Veio aquela chateação toda. Primeiro acelerar a dois mil e trezentos giros e manter a aceleração para que se pudesse medir a emissão de gazes. Depois tive de testar lanterna, farol baixo, alto, esguicho de água no para-brisa, luzes de alerta, setas, luz de marcha-ré. O que mais? Ah, sim, extintor, triângulo e estepe. Surpreendi-me ante a presteza do fiscal, que era jovem e simpático. Ainda alertou-me que, caso eu tivesse comprado o dito extintor em tempo recente, que fosse à loja reclamar, porque o carregamento estava encima da marca mínima, o que não o invalidava, mas deixaria o tempo de sua funcionalidade reduzido.

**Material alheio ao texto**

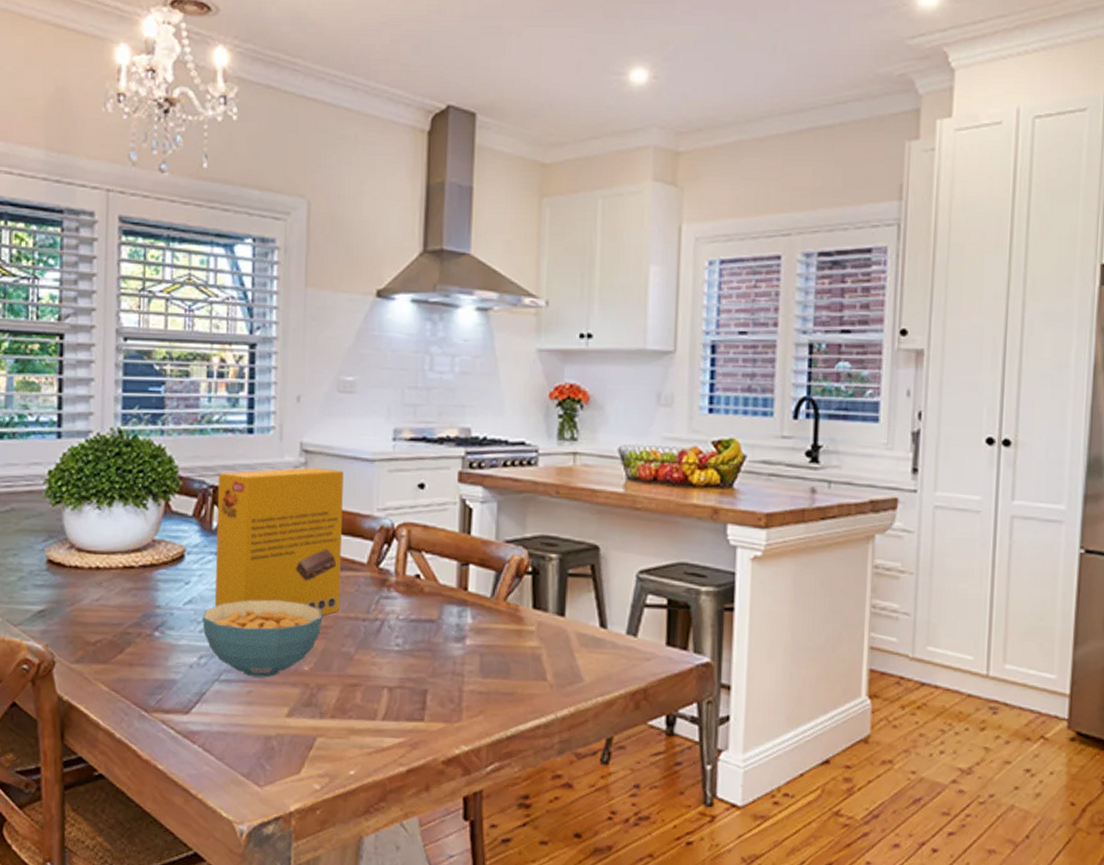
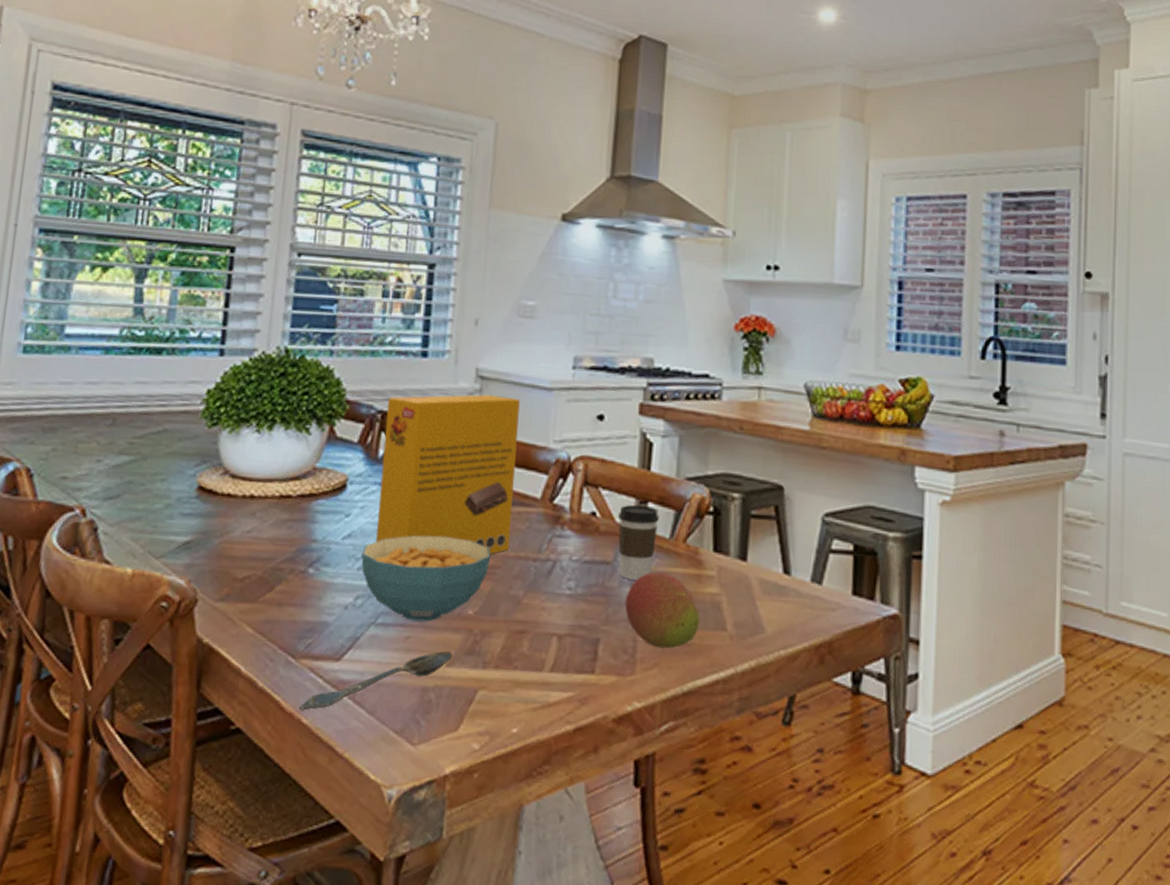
spoon: none [154,704,292,758] -> present [298,651,453,710]
coffee cup: none [442,566,480,636] -> present [618,504,659,580]
fruit: none [450,629,522,698] -> present [624,572,700,649]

Voltei a casa feliz por ter a aprovação na vistoria, mas preocupado. Queria saber o mais rápido possível o placar daquela peleja. Que não me acontecesse nada pelo caminho, nem um mínimo acidente (já pensaram, morrer sem saber quem ganhou?). Logo ao entrar em casa abri o livro e pude constatar que a valente equipe de Copacabana vencera os dois jogos, 1 x 0 e 2 x 1, e que foram jogados em três tempos. Consta ainda que, apesar de ausentes, Carlos Drummond de Andrade, Sérgio Buarque de Holanda e Afonso Arinos de Melo Franco reforçariam o Copacabana num próximo encontro. Enquanto isso, o combinado Ipanema-Leblon aguardava por Fernando Tude e Édison Carneiro. Esses não faço a mínima ideia de quem foram, mas espero que não tenham decepcionado.